[Source data — start]
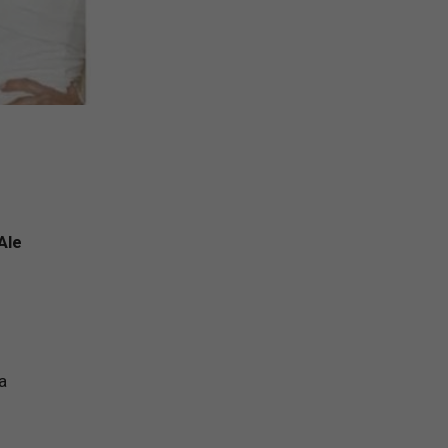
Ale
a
[Source data — finish]
[Source data — start]
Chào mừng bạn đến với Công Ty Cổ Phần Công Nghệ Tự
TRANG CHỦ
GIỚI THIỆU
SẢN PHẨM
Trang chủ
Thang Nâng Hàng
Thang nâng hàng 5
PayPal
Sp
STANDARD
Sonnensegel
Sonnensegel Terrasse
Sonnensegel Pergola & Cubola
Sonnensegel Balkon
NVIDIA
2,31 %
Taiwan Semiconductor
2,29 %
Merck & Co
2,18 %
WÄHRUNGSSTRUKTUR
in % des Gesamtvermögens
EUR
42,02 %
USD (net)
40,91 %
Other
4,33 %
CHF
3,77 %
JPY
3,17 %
[Source data — finish]
*Task details*.
Return the number of lines in the material holding the string "Sonnensegel", and no other text.

*Response below*.
4